Stored data
▽
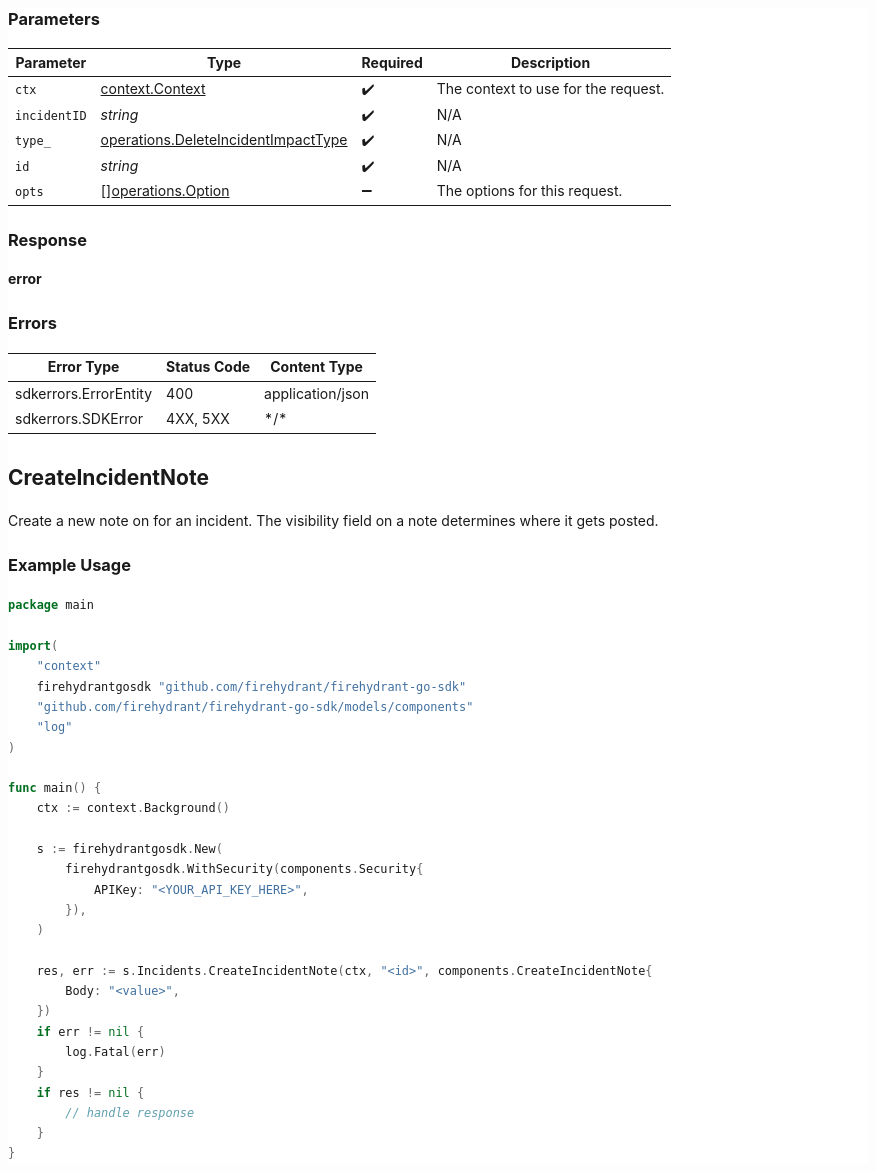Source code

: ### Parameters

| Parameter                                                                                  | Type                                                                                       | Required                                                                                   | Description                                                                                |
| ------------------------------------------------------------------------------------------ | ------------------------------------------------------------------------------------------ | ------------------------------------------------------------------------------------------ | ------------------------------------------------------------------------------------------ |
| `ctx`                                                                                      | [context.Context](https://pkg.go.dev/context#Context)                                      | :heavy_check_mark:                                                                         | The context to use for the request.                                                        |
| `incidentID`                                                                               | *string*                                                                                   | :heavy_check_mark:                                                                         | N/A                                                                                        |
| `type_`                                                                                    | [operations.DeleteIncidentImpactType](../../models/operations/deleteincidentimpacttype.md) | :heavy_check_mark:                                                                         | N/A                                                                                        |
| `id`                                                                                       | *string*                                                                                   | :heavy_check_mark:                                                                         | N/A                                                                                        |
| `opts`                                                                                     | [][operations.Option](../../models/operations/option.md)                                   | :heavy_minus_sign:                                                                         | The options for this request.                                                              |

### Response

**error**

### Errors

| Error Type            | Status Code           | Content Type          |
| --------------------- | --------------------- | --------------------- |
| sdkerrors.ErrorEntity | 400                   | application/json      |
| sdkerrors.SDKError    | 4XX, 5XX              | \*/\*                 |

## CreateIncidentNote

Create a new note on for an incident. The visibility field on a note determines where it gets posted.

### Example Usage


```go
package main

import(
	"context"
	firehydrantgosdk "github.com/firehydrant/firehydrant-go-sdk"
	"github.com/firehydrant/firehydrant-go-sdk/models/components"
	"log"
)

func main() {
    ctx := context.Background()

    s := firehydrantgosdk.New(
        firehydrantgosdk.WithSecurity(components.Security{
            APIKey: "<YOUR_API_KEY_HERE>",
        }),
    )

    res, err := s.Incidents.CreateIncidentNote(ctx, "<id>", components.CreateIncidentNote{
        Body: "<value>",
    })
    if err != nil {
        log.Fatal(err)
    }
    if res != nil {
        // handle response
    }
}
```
△
▽
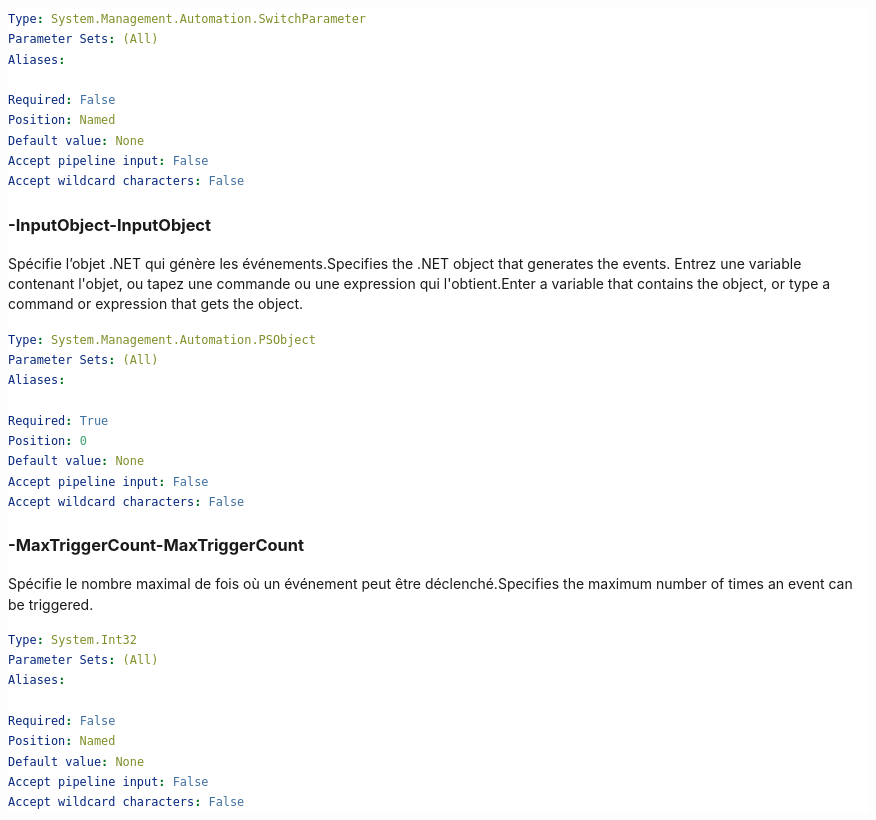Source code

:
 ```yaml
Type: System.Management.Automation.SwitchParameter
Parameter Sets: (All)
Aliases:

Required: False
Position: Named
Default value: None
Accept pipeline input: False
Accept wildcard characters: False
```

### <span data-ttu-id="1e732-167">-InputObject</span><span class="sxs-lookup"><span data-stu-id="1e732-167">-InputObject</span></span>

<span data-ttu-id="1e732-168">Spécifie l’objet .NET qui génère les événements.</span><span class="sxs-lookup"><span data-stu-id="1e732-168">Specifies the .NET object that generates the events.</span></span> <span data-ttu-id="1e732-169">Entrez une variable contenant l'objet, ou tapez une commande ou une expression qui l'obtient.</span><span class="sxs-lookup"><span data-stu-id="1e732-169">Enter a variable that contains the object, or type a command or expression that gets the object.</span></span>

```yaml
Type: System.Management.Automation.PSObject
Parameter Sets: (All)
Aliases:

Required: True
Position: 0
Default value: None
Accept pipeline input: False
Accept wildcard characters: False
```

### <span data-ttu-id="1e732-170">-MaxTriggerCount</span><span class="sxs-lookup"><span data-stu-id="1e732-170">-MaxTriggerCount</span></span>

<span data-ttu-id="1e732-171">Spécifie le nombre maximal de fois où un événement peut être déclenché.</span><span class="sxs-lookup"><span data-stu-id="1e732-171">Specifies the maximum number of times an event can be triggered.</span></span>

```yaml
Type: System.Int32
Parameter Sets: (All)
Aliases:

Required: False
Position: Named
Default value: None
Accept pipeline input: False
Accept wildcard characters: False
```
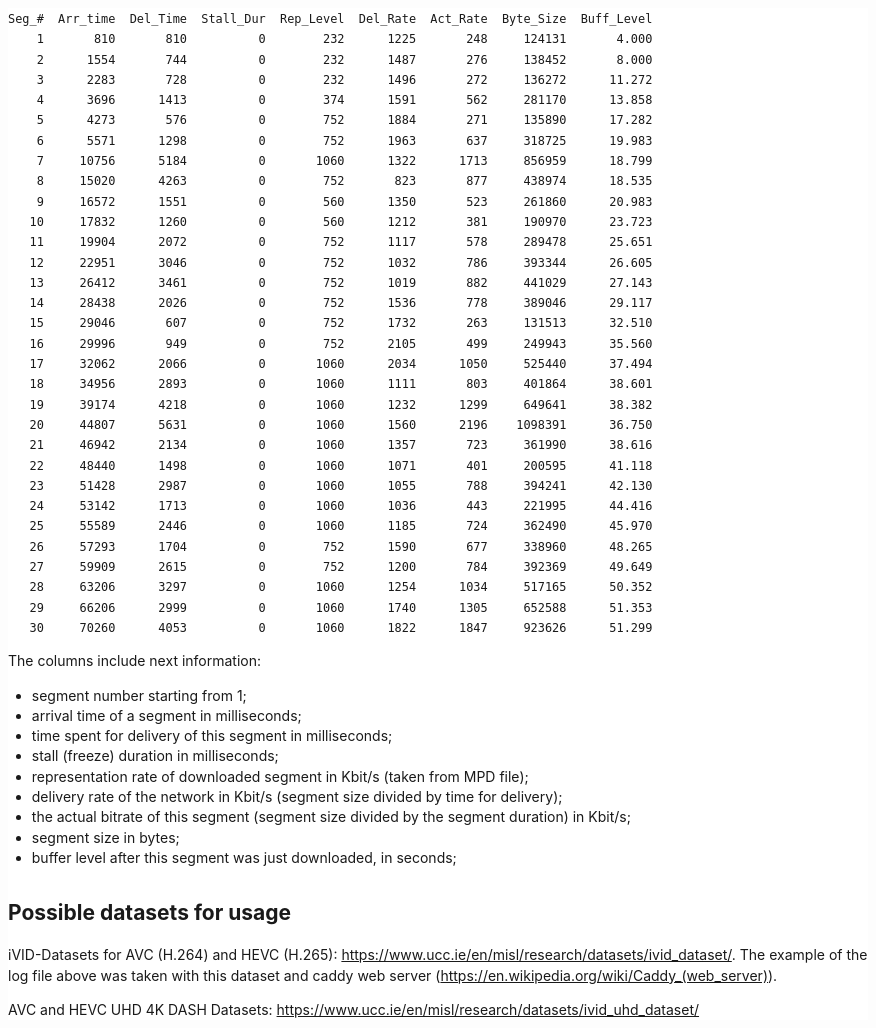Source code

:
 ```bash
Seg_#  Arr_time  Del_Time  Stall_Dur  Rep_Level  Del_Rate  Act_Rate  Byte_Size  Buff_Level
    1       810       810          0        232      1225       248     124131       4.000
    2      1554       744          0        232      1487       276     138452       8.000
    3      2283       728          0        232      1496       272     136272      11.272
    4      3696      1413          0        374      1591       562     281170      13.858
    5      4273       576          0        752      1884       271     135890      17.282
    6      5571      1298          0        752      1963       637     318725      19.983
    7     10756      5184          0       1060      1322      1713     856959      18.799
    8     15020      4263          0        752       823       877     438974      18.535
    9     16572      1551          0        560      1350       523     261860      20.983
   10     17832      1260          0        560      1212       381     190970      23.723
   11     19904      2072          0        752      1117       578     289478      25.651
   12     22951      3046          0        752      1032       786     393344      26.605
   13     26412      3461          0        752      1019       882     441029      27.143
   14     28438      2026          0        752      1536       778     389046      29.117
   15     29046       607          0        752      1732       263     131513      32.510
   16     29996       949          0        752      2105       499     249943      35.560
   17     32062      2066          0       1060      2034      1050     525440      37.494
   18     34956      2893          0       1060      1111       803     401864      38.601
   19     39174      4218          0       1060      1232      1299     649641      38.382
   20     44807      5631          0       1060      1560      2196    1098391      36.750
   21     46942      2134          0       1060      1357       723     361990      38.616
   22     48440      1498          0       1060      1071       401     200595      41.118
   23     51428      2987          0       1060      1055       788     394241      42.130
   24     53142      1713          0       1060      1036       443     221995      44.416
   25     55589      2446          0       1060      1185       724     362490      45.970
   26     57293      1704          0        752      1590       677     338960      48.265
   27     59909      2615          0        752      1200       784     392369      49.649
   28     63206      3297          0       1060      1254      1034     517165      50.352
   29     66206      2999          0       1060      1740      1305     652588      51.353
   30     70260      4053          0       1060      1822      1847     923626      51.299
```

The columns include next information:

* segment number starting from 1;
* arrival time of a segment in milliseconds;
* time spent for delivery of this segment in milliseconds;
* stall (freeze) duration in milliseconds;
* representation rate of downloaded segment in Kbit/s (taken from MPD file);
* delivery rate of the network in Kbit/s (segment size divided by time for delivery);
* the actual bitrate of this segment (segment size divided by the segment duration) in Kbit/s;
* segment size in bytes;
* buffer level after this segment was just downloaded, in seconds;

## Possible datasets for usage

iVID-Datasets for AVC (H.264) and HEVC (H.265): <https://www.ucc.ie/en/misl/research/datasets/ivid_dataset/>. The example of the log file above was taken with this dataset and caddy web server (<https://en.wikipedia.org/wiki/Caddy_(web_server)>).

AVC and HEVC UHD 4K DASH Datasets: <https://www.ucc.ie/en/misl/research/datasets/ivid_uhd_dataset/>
△
* [YOUR OBJECTIVE]: Above are some lines. Repeat exactly, and only, those from the line that has "time for delivery);" through the line that has "## Possible datasets for usage".

* [PROBLEM SOLUTION]:
* delivery rate of the network in Kbit/s (segment size divided by time for delivery);
* the actual bitrate of this segment (segment size divided by the segment duration) in Kbit/s;
* segment size in bytes;
* buffer level after this segment was just downloaded, in seconds;

## Possible datasets for usage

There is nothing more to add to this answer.